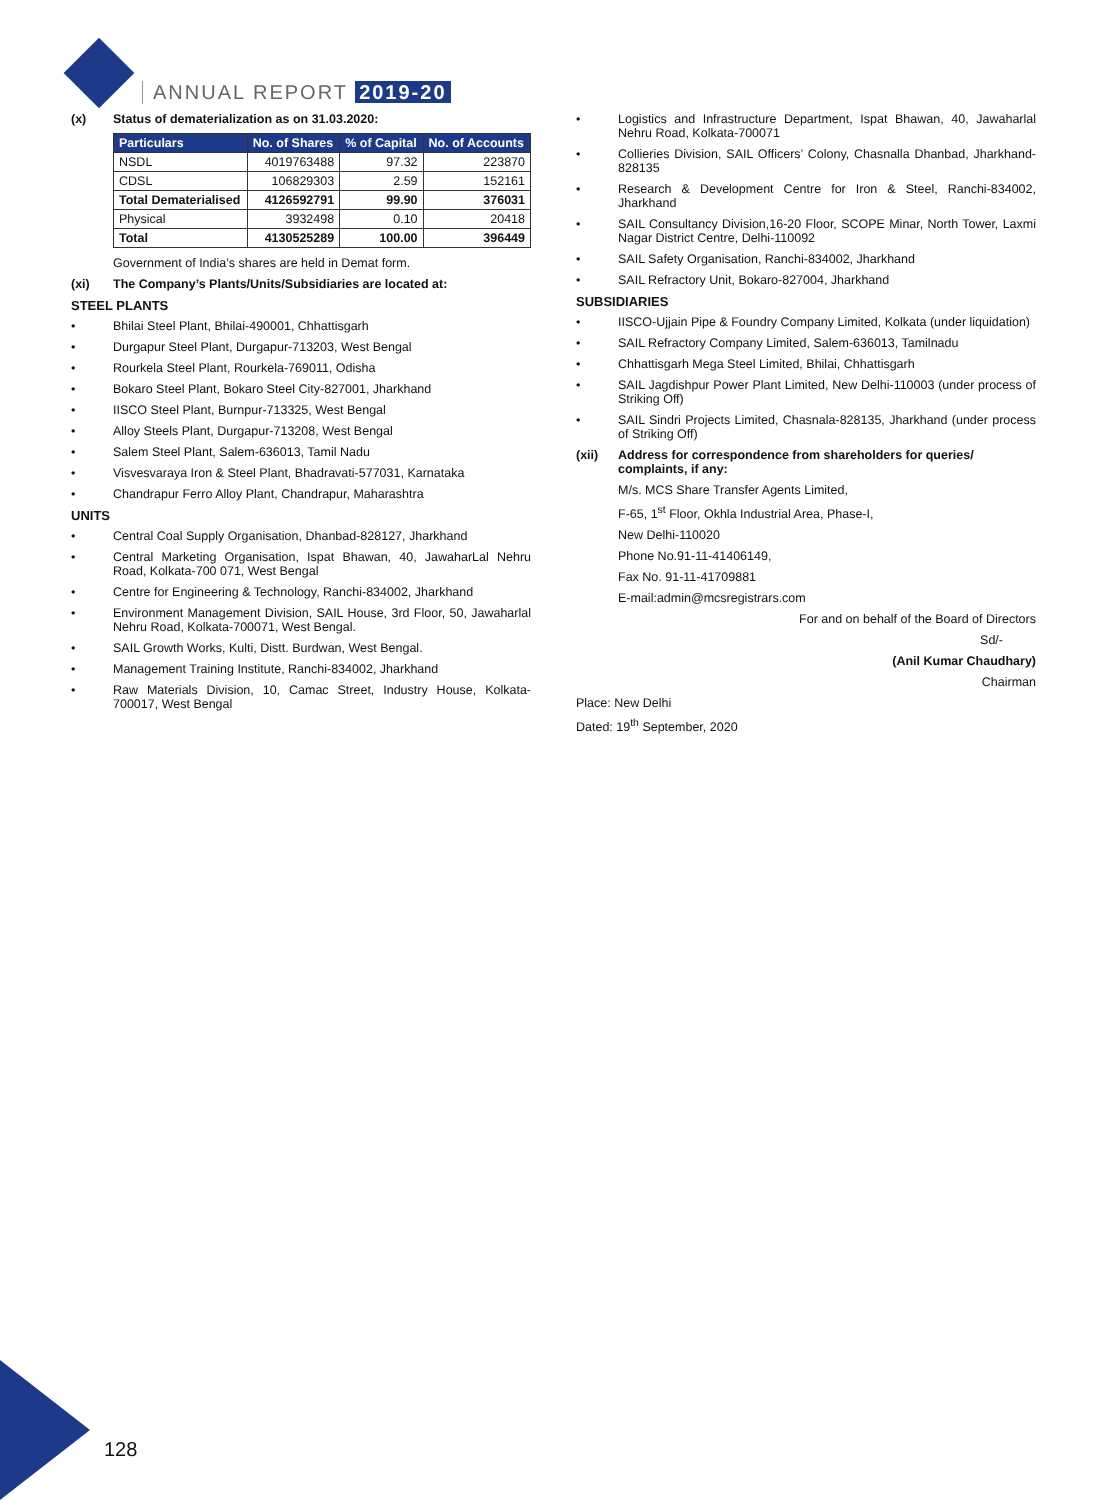ANNUAL REPORT 2019-20
(x) Status of dematerialization as on 31.03.2020:
| Particulars | No. of Shares | % of Capital | No. of Accounts |
| --- | --- | --- | --- |
| NSDL | 4019763488 | 97.32 | 223870 |
| CDSL | 106829303 | 2.59 | 152161 |
| Total Dematerialised | 4126592791 | 99.90 | 376031 |
| Physical | 3932498 | 0.10 | 20418 |
| Total | 4130525289 | 100.00 | 396449 |
Government of India’s shares are held in Demat form.
(xi) The Company’s Plants/Units/Subsidiaries are located at:
STEEL PLANTS
• Bhilai Steel Plant, Bhilai-490001, Chhattisgarh
• Durgapur Steel Plant, Durgapur-713203, West Bengal
• Rourkela Steel Plant, Rourkela-769011, Odisha
• Bokaro Steel Plant, Bokaro Steel City-827001, Jharkhand
• IISCO Steel Plant, Burnpur-713325, West Bengal
• Alloy Steels Plant, Durgapur-713208, West Bengal
• Salem Steel Plant, Salem-636013, Tamil Nadu
• Visvesvaraya Iron & Steel Plant, Bhadravati-577031, Karnataka
• Chandrapur Ferro Alloy Plant, Chandrapur, Maharashtra
UNITS
• Central Coal Supply Organisation, Dhanbad-828127, Jharkhand
• Central Marketing Organisation, Ispat Bhawan, 40, JawaharLal Nehru Road, Kolkata-700 071, West Bengal
• Centre for Engineering & Technology, Ranchi-834002, Jharkhand
• Environment Management Division, SAIL House, 3rd Floor, 50, Jawaharlal Nehru Road, Kolkata-700071, West Bengal.
• SAIL Growth Works, Kulti, Distt. Burdwan, West Bengal.
• Management Training Institute, Ranchi-834002, Jharkhand
• Raw Materials Division, 10, Camac Street, Industry House, Kolkata-700017, West Bengal
• Logistics and Infrastructure Department, Ispat Bhawan, 40, Jawaharlal Nehru Road, Kolkata-700071
• Collieries Division, SAIL Officers’ Colony, Chasnalla Dhanbad, Jharkhand-828135
• Research & Development Centre for Iron & Steel, Ranchi-834002, Jharkhand
• SAIL Consultancy Division,16-20 Floor, SCOPE Minar, North Tower, Laxmi Nagar District Centre, Delhi-110092
• SAIL Safety Organisation, Ranchi-834002, Jharkhand
• SAIL Refractory Unit, Bokaro-827004, Jharkhand
SUBSIDIARIES
• IISCO-Ujjain Pipe & Foundry Company Limited, Kolkata (under liquidation)
• SAIL Refractory Company Limited, Salem-636013, Tamilnadu
• Chhattisgarh Mega Steel Limited, Bhilai, Chhattisgarh
• SAIL Jagdishpur Power Plant Limited, New Delhi-110003 (under process of Striking Off)
• SAIL Sindri Projects Limited, Chasnala-828135, Jharkhand (under process of Striking Off)
(xii) Address for correspondence from shareholders for queries/ complaints, if any:
M/s. MCS Share Transfer Agents Limited,
F-65, 1<sup>st</sup> Floor, Okhla Industrial Area, Phase-I,
New Delhi-110020
Phone No.91-11-41406149,
Fax No. 91-11-41709881
E-mail:admin@mcsregistrars.com
For and on behalf of the Board of Directors
Sd/-
(Anil Kumar Chaudhary)
Chairman
Place: New Delhi
Dated: 19<sup>th</sup> September, 2020
128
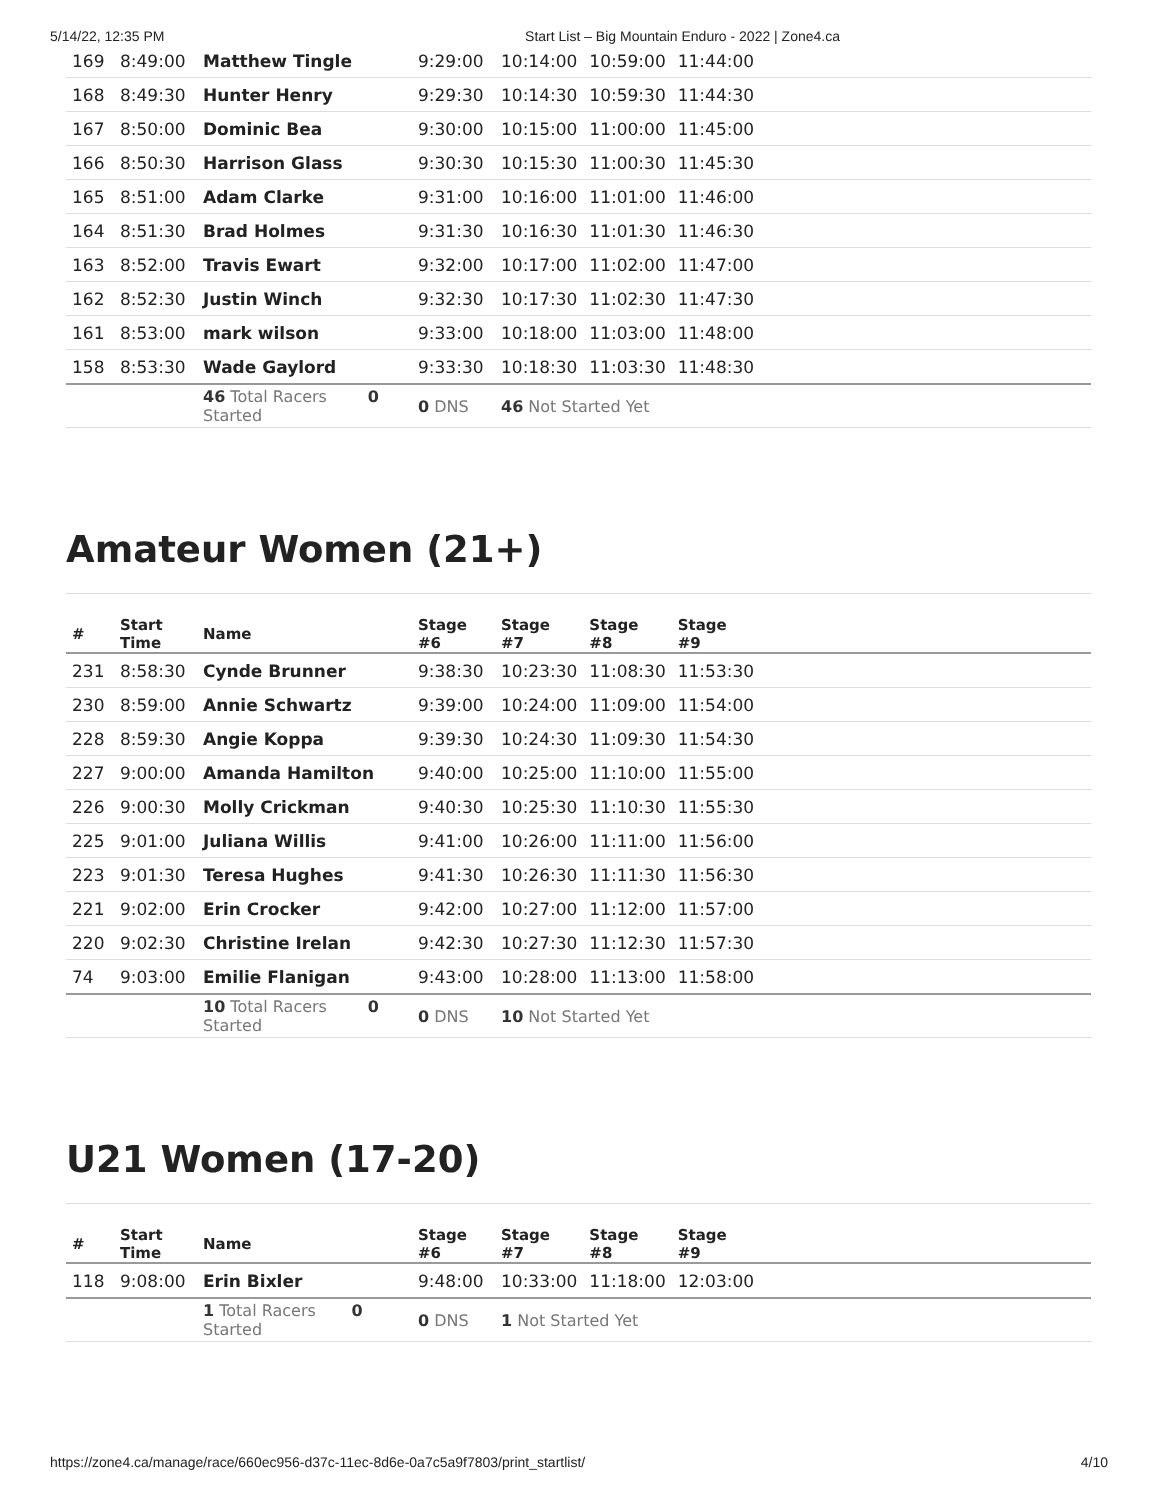5/14/22, 12:35 PM Start List – Big Mountain Enduro - 2022 | Zone4.ca
| 169 | 8:49:00 | Matthew Tingle | 9:29:00 | 10:14:00 | 10:59:00 | 11:44:00 | |
| 168 | 8:49:30 | Hunter Henry | 9:29:30 | 10:14:30 | 10:59:30 | 11:44:30 | |
| 167 | 8:50:00 | Dominic Bea | 9:30:00 | 10:15:00 | 11:00:00 | 11:45:00 | |
| 166 | 8:50:30 | Harrison Glass | 9:30:30 | 10:15:30 | 11:00:30 | 11:45:30 | |
| 165 | 8:51:00 | Adam Clarke | 9:31:00 | 10:16:00 | 11:01:00 | 11:46:00 | |
| 164 | 8:51:30 | Brad Holmes | 9:31:30 | 10:16:30 | 11:01:30 | 11:46:30 | |
| 163 | 8:52:00 | Travis Ewart | 9:32:00 | 10:17:00 | 11:02:00 | 11:47:00 | |
| 162 | 8:52:30 | Justin Winch | 9:32:30 | 10:17:30 | 11:02:30 | 11:47:30 | |
| 161 | 8:53:00 | mark wilson | 9:33:00 | 10:18:00 | 11:03:00 | 11:48:00 | |
| 158 | 8:53:30 | Wade Gaylord | 9:33:30 | 10:18:30 | 11:03:30 | 11:48:30 | |
| | | 46 Total Racers 0 Started | 0 DNS | 46 Not Started Yet | | | |
Amateur Women (21+)
| # | Start Time | Name | Stage #6 | Stage #7 | Stage #8 | Stage #9 | |
| --- | --- | --- | --- | --- | --- | --- | --- |
| 231 | 8:58:30 | Cynde Brunner | 9:38:30 | 10:23:30 | 11:08:30 | 11:53:30 | |
| 230 | 8:59:00 | Annie Schwartz | 9:39:00 | 10:24:00 | 11:09:00 | 11:54:00 | |
| 228 | 8:59:30 | Angie Koppa | 9:39:30 | 10:24:30 | 11:09:30 | 11:54:30 | |
| 227 | 9:00:00 | Amanda Hamilton | 9:40:00 | 10:25:00 | 11:10:00 | 11:55:00 | |
| 226 | 9:00:30 | Molly Crickman | 9:40:30 | 10:25:30 | 11:10:30 | 11:55:30 | |
| 225 | 9:01:00 | Juliana Willis | 9:41:00 | 10:26:00 | 11:11:00 | 11:56:00 | |
| 223 | 9:01:30 | Teresa Hughes | 9:41:30 | 10:26:30 | 11:11:30 | 11:56:30 | |
| 221 | 9:02:00 | Erin Crocker | 9:42:00 | 10:27:00 | 11:12:00 | 11:57:00 | |
| 220 | 9:02:30 | Christine Irelan | 9:42:30 | 10:27:30 | 11:12:30 | 11:57:30 | |
| 74 | 9:03:00 | Emilie Flanigan | 9:43:00 | 10:28:00 | 11:13:00 | 11:58:00 | |
| | | 10 Total Racers 0 Started | 0 DNS | 10 Not Started Yet | | | |
U21 Women (17-20)
| # | Start Time | Name | Stage #6 | Stage #7 | Stage #8 | Stage #9 | |
| --- | --- | --- | --- | --- | --- | --- | --- |
| 118 | 9:08:00 | Erin Bixler | 9:48:00 | 10:33:00 | 11:18:00 | 12:03:00 | |
| | | 1 Total Racers 0 Started | 0 DNS | 1 Not Started Yet | | | |
https://zone4.ca/manage/race/660ec956-d37c-11ec-8d6e-0a7c5a9f7803/print_startlist/ 4/10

________________________

**TO DO:**
Line count for "under": say how many lines of the entries above include that word, and give only the number.

**SOLUTION FOR THIS PROBLEM:**
3